- _LIST OF TASKS_:
a. In the duck egg text, transcribe everything from "What are the" down to "Omega-3 fatty acids.".
b. Which plants does the duck egg text name as things ducks can be allowed to eat? List them all.
c. Extend the duck egg text, starting right after its last sentence.

- _TEXT EXTRACT_:
━━━━━━━━━━

What are the Benefits to Eating Duck Eggs?

  • Duck eggs stay fresher longer, due to their thicker shell.
  • Duck eggs are richer, with more albumen, which makes cakes and other pastries fluffier.
  • Duck eggs have more Omega-3 fatty acids.
  • People who cannot eat chicken eggs, due to allergies, can often eat duck eggs.

What About Nutrition?

I’ve read several articles on the nutrition of a duck egg. This article by Local Harvest claims duck eggs have twice the nutrients of chicken eggs. The information is debatable, though. When it comes down to the finer nutrients, such as Vitamin A, D, E, etc., duck eggs follow the same rule as chicken eggs: It depends on what the bird eats.

If you only allow your ducks to eat poultry food, the eggs will not be as healthy as if the ducks are allowed to eat plants like algae, spinach or grass. This is why eggs from backyard chickens are healthier than store-bought eggs. And this is how a farm-fresh duck egg can be healthier than an egg from ducks that don’t have a varied diet.

Duck Egg Fact FAQ

I’ve heard that duck eggs are alkaline. Is that true? I’ve heard this claim as well. As far as the duck egg itself: no, they’re not. The yolk is full of fat, and fat is an acid. Do they turn to alkaline in your body? So many health gurus claim they do, but I don’t know if enough research has been done on this topic to verify that.

━━━━━━━━━━

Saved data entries
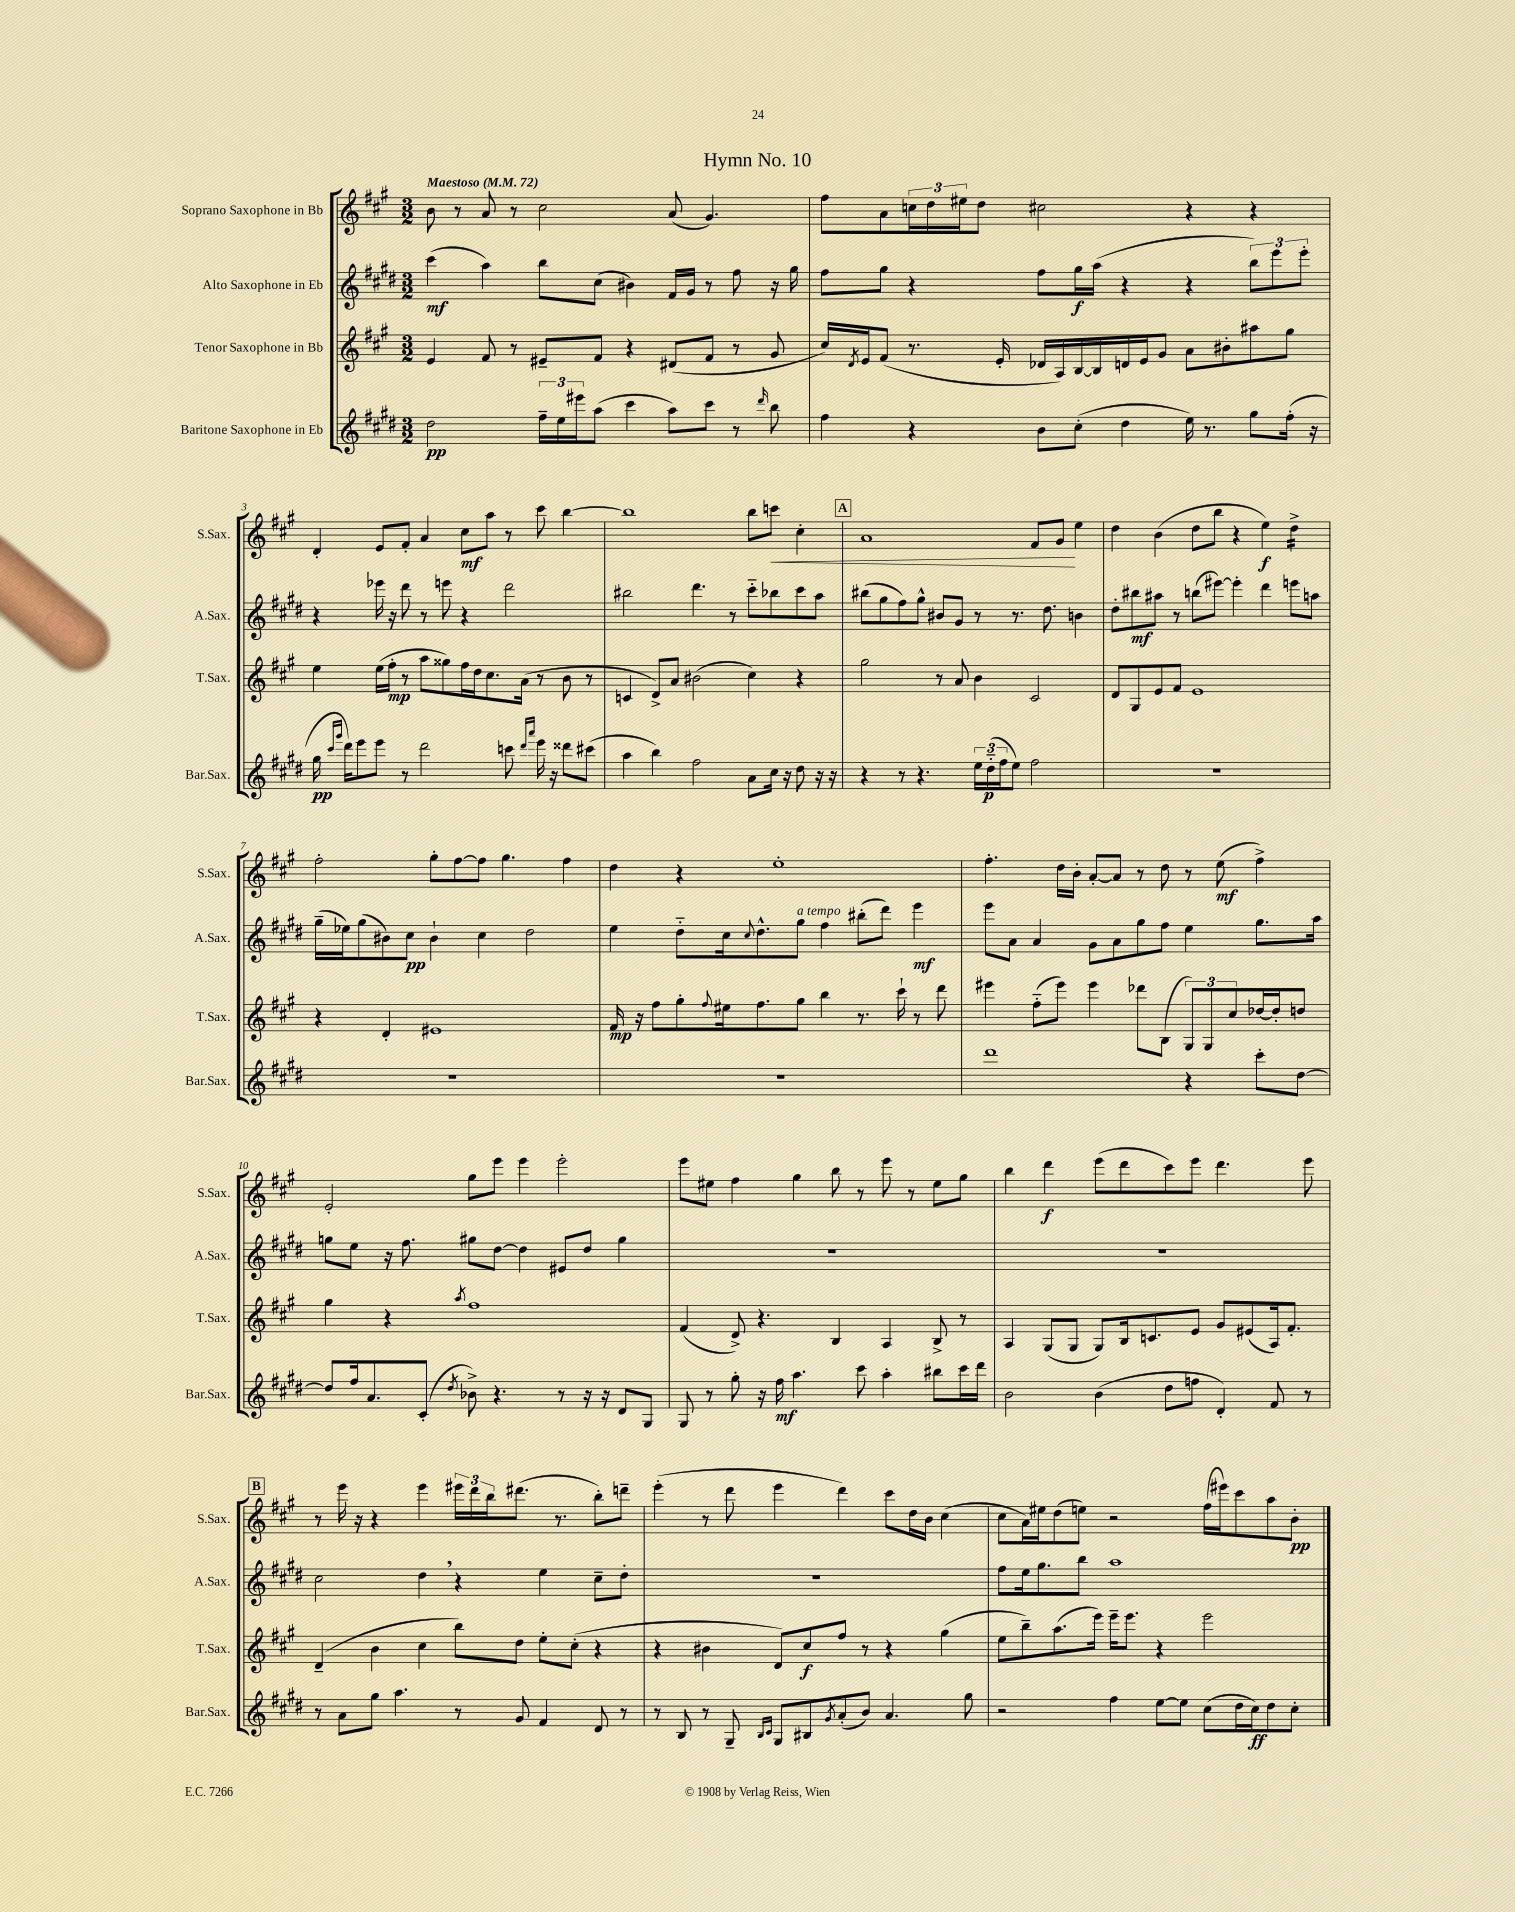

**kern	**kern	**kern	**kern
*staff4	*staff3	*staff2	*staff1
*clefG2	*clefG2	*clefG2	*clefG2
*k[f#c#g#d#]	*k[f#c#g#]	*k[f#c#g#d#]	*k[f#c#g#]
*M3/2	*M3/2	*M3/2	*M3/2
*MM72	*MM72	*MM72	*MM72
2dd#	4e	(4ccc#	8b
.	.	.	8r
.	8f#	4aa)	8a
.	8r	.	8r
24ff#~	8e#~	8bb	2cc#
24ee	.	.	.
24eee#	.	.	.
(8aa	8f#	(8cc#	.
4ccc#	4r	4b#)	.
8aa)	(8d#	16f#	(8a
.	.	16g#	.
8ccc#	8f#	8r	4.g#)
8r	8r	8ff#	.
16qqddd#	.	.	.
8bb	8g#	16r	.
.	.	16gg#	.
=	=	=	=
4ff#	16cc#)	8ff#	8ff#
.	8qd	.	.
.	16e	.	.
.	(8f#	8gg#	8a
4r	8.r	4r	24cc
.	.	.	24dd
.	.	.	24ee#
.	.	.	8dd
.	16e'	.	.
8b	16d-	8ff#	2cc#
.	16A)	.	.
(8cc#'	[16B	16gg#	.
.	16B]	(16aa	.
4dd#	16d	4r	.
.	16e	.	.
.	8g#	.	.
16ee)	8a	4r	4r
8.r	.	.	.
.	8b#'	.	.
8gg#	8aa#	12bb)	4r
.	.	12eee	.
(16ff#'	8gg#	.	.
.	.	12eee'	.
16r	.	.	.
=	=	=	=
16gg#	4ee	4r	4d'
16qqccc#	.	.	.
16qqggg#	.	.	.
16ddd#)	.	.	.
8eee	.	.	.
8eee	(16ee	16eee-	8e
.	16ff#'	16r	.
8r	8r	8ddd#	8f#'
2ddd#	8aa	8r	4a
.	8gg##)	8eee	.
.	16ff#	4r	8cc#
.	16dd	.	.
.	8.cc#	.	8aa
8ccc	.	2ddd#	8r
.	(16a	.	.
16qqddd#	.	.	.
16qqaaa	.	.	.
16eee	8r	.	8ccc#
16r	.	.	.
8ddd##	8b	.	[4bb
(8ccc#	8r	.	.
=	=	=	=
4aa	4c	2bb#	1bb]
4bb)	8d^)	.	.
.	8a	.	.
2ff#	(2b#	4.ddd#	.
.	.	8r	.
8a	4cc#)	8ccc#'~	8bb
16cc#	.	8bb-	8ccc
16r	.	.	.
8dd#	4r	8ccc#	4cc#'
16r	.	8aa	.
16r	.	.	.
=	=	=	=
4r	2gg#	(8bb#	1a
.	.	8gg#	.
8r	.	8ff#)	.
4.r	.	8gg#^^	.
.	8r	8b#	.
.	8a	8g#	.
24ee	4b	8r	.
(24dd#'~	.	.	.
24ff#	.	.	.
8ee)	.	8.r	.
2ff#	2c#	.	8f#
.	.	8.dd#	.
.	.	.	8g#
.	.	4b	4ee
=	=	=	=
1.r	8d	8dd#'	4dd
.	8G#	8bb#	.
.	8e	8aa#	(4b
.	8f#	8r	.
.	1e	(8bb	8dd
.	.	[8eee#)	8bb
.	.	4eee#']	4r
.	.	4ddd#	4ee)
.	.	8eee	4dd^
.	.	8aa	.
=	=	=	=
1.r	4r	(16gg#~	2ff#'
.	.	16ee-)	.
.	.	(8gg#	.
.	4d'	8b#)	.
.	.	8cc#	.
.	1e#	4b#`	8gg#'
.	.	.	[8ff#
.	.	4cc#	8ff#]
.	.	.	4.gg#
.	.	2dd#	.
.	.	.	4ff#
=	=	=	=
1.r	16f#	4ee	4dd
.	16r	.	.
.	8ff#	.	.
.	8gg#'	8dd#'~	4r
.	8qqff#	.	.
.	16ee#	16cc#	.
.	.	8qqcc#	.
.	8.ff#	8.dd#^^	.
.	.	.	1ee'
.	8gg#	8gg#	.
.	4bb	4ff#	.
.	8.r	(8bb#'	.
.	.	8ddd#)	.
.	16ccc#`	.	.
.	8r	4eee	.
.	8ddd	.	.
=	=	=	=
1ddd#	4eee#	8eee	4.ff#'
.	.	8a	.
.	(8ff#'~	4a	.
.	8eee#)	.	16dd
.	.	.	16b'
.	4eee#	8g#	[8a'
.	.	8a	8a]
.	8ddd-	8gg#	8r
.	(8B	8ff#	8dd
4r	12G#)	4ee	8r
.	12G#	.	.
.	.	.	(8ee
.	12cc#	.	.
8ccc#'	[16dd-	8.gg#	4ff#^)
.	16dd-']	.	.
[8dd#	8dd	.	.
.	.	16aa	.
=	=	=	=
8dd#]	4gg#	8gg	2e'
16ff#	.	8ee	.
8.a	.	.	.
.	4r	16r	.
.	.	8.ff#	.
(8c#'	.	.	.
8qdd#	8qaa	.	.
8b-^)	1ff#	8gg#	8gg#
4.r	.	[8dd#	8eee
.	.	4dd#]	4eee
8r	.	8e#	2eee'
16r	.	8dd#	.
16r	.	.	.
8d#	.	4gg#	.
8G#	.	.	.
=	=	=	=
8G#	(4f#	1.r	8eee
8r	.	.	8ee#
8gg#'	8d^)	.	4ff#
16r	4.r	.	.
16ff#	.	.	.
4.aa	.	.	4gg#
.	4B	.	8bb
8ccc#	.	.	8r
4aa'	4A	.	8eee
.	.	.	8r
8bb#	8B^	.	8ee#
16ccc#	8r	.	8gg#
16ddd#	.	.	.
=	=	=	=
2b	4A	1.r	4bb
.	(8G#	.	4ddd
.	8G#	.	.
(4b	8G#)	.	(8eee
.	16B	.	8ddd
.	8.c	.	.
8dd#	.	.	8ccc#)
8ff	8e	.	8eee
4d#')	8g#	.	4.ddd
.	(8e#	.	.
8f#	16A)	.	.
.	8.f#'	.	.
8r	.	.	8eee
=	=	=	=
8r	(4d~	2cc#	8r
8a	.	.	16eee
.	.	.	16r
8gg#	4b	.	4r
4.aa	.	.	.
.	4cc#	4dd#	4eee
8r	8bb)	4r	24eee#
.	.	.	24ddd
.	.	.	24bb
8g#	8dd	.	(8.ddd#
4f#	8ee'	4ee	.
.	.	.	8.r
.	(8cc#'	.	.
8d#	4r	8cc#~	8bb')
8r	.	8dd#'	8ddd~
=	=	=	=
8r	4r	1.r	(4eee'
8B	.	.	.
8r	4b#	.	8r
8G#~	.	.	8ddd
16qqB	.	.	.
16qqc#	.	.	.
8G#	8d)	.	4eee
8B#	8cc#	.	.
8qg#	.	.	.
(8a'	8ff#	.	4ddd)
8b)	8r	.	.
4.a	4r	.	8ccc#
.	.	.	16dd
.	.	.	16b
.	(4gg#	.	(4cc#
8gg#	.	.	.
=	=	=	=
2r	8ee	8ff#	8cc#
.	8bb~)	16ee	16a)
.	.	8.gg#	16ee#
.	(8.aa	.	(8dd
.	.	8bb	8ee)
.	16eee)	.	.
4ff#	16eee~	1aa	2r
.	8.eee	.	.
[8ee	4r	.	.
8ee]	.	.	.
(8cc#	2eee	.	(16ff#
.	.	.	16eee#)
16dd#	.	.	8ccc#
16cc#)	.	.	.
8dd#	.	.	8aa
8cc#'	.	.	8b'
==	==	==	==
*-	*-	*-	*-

━━━━━━━━━━

- _EXPECTED RESPONSES_:
a.
What are the Benefits to Eating Duck Eggs?

  • Duck eggs stay fresher longer, due to their thicker shell.
  • Duck eggs are richer, with more albumen, which makes cakes and other pastries fluffier.
  • Duck eggs have more Omega-3 fatty acids.

b. algae, spinach, grass

c.
Someone told me that duck eggs have no cholesterol. That person doesn’t know the nature of eggs very well, do they? All egg yolks have cholesterol. Duck eggs have three times the cholesterol of a chicken egg. If you love duck eggs but are concerned about your health, try making an omelet with one duck egg and two duck egg whites.

Do duck eggs taste like chicken eggs? Not exactly. Most fans of duck eggs describe them as richer and creamier. Some say the flavor is stronger, some say it’s lighter. The strength of flavor can often depend on the duck’s diet.

Where do I buy duck eggs, and are duck eggs expensive? If you’re near rural areas or know people with backyard flocks, wheedle them for a few eggs. Expect to pay more. If you go to a health food store, expect to pay a lot more. But if you keep ducks in your yard, expect to pay less. The food-to-egg ratio for the highest laying ducks is even lower than that of a chicken.

How do I cook duck eggs? You cook them the same way you would cook a chicken egg. Because they have a lower water content than chicken eggs, you should be careful when frying them, as overcooking can lead to a rubbery egg. Because duck eggs do cook up fluffier, my favorite ways to use duck eggs are:

    • Cakes and pastries
    • Breads
    • Omelets
    • Custards and flans
    • Quiches

Sheryl’s Cream Puffs

These are excellent with duck eggs, but chicken eggs can be used as well. Be sure to keep the dollops small. They fluff up in the oven.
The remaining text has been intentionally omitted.